[Stored items]
_ _ _

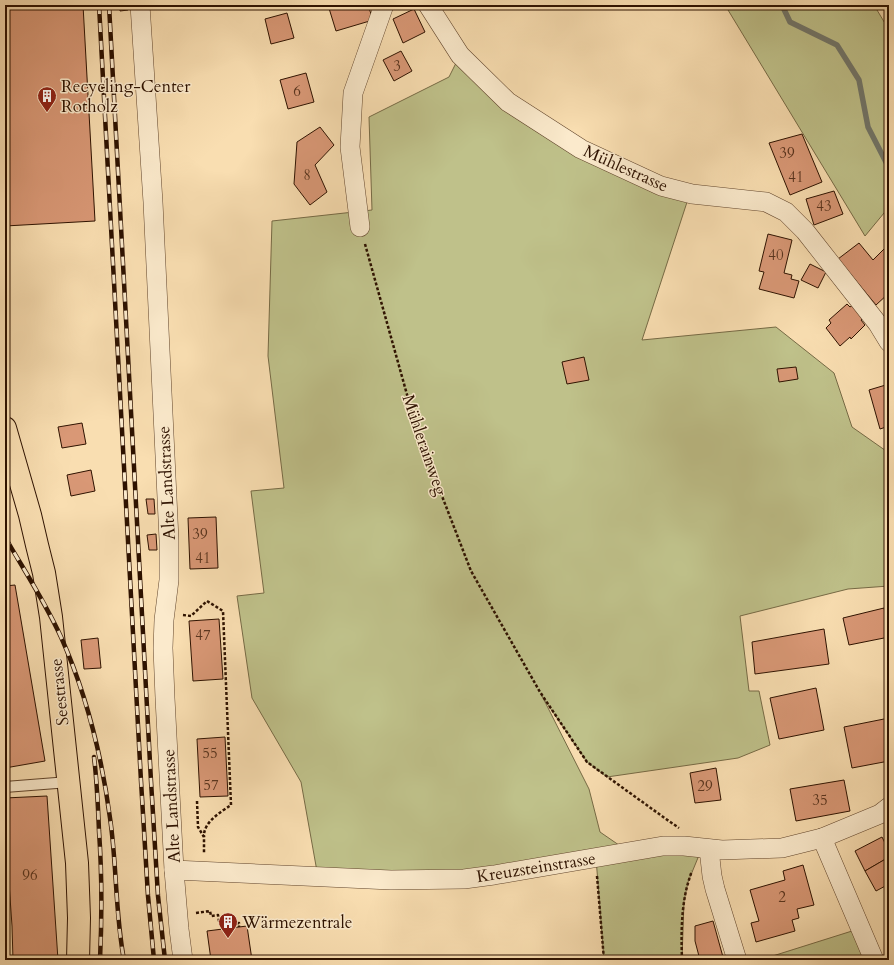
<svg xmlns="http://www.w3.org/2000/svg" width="894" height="965" font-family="Cardo,serif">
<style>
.green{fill:#bfc18a;stroke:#766a45}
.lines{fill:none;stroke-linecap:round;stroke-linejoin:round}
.stream{stroke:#72776b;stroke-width:5.5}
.building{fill:#d99876;stroke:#2e1200}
.lane-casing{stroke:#61452c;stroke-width:12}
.street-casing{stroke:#61452c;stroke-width:20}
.primary-casing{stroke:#2e1200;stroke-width:24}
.path{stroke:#2e1200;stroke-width:2.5;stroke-dasharray:3 2;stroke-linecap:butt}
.lane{stroke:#fbeacc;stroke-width:10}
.street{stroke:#fbeacc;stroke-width:19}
.primary{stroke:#f9deb1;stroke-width:22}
.rail-casing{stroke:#2e1200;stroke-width:4.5}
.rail{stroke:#fbeacc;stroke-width:3;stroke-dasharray:9;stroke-linecap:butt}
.labels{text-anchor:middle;stroke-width:3;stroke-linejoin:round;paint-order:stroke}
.number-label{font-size:15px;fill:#59341e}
.poi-label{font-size:17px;fill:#2e1200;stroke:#fbeacc;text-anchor:start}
.street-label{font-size:17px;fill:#2e1200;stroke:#fbeacc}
</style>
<rect width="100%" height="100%" fill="#f9deb1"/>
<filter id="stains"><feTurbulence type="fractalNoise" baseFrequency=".005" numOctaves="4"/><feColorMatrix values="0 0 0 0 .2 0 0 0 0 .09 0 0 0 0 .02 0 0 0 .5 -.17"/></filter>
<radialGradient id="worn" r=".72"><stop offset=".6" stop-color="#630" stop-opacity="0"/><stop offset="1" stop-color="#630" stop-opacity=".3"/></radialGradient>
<g class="green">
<polygon points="725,5 874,5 889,30 889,207 865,236"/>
<polygon points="456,63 495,100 689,196 642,340 776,327 834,373 852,427 889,453 889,586 848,589 740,616 749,691 759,691 770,745 738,758 607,777 587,762 542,696 589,789 600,832 629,852 702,848 688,882 684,901 682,960 604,960 596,858 494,875 318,877 301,782 252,698 237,596 264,593 251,491 284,488 268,356 272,221 372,210 369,117 449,77"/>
<polygon points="852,931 864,960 760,960"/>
</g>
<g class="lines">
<polyline class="stream" points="782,5 790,22 837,45 859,80 868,127 889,168"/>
</g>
<g class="building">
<polygon points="5,5 83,5 95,221 5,226"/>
<polygon points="120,5 128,5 128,10 120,11"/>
<polygon points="328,5 368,5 373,20 336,31"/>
<polygon points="414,9 425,32 403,43 393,19"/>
<polygon points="287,13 294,38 271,44 265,19"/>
<polygon points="401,51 412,71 394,81 383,60"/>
<polygon points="306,73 314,102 288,109 280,80"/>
<polygon points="320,127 334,145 315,165 327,192 310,205 294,184 297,142"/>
<polygon points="802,134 822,182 790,195 769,143"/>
<polygon points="834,191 843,214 814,225 806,199"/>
<polygon points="768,234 792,240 784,273 792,275 791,279 799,281 794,298 759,289 764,272 759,271"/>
<polygon points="859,243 873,260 889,244 889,293 876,305 838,259"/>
<polygon points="810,264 826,272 818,288 801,280"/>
<polygon points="847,304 850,307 854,304 866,316 861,320 865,325 851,339 850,337 840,346 826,328 831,323 829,320"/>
<polygon points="584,357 589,380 567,384 562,362"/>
<polygon points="796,367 798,379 779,382 777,369"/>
<polygon points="889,384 889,426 880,429 869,390"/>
<polygon points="82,423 86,444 62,448 58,427"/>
<polygon points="91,470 95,491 71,496 67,475"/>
<polygon points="146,499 154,499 155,514 148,514"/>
<polygon points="216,517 218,568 190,569 188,518"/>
<polygon points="156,534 157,550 149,550 147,535"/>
<polygon points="15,585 45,761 5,768 5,586"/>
<polygon points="884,608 889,632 889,637 849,645 843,618"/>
<polygon points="219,619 223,679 193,681 189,621"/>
<polygon points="824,629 829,664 755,674 752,642"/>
<polygon points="98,638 101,668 84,669 81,640"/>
<polygon points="816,688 824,730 779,739 770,698"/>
<polygon points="889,718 889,761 852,768 844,727"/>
<polygon points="225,737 228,796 200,797 197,739"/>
<polygon points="716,768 721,800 695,803 690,773"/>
<polygon points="844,780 850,811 796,821 790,789"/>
<polygon points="47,796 58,960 13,960 12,926 5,825 5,798"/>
<polygon points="882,837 889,851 889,857 865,871 855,851"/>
<polygon points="889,857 889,884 876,891 865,871"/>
<polygon points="803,865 814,905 797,909 799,918 792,920 795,931 756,942 751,923 759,921 750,890 785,880 783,871"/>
<polygon points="713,921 723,957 711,960 700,960 695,941 695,926"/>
<polygon points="247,926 252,960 211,960 207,931"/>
</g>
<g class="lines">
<defs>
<polyline id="lane" points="5,787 69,782"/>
<g id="street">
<polyline points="140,5 153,202 169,540 169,580 164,620 163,648 165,698 174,870 179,929 183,960"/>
<polyline points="428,5 460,55 508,102 581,149 661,186 692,194 766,202 786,212 805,231 878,324 889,342"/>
<polyline points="360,227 350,147 353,93 384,5"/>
<polyline points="822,838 874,960"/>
<polyline points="709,849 712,876 715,889 737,960"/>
<polyline points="174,870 391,880 464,879 494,875 663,846 684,846 722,850 782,848 822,838 880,814 889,807"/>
</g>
<polyline id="primary" points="5,428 30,515 37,545 44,573 51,617 77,863 79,918 78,960"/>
</defs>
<use href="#lane" class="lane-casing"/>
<use href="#street" class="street-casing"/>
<use href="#primary" class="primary-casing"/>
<g class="path">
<polyline points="365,244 418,434 471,571 540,692 587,762 666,819 679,828"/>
<path d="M183 615 191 616 207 601 223 611 231 805C221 812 203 822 204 837"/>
<polyline points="197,801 198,827 204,837 204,853"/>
<polyline points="597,876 604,960"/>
<polyline points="196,913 210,911 211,916 218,915 219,921 226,920 226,925 239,923 239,927"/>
<path d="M682 960C681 930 681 899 692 871"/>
</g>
<use href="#lane" class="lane"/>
<use href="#street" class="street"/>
<use href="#primary" class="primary"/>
<defs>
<g id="rail">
<polyline points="99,5 141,781 148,896 154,960"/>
<polyline points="109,5 151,781 158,896 165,960"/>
<path d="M5 537C24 570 45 602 61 637 86 693 102 758 110 818 117 865 115 913 124 960"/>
<path d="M94 757C97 781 98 806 99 831 102 874 102 917 100 960"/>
</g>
</defs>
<use href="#rail" class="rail-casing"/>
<use href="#rail" class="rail"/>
</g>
<defs>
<symbol id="building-pin" viewBox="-11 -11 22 30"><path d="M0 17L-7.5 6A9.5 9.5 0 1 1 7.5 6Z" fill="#8f2418" stroke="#fbeacc"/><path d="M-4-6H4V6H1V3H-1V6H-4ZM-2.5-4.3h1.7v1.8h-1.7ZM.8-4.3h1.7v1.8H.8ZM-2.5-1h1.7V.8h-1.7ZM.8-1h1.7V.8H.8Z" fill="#fff"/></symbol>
</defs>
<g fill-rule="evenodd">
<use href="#building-pin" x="36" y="85" width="22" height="30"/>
<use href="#building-pin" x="217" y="911" width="22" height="30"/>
</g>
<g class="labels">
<g class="number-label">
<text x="397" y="71">3</text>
<text x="297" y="96">6</text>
<text x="787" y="158">39</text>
<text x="307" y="180">8</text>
<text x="796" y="182">41</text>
<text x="824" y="211">43</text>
<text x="776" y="260">40</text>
<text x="200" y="539">39</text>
<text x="203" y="563">41</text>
<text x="203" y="640">47</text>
<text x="210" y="758">55</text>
<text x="211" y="790">57</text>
<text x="705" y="791">29</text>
<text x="820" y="805">35</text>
<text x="30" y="880">96</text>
<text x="782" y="902">2</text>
</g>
<g class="poi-label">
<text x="61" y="92">Recycling-Center<tspan x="61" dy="20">Rotholz</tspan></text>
<text x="242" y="928">Wärmezentrale</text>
</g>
<g class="street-label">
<text transform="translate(626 168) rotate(24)" y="6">Mühlestrasse</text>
<text transform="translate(425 445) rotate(71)" y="6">Mühlerainweg</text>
<text transform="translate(166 483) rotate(-93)" y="6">Alte Landstrasse</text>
<text transform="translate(59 692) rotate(-96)" y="6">Seestrasse</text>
<text transform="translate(171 806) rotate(-93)" y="6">Alte Landstrasse</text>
<text transform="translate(536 867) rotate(-9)" y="6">Kreuzsteinstrasse</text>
</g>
</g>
<rect width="894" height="965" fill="none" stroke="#f9deb1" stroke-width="20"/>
<rect x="6" y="6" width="882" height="953" fill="none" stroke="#2e1200" stroke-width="2"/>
<rect x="10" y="10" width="874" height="945" fill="none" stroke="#2e1200"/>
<rect width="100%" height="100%" filter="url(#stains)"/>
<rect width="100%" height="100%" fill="url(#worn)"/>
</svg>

_ _ _

Instructions to follow: Looking through the records, copy out every line in which the word "filter" is found.

Solution to the problem:
<filter id="stains"><feTurbulence type="fractalNoise" baseFrequency=".005" numOctaves="4"/><feColorMatrix values="0 0 0 0 .2 0 0 0 0 .09 0 0 0 0 .02 0 0 0 .5 -.17"/></filter>
<rect width="100%" height="100%" filter="url(#stains)"/>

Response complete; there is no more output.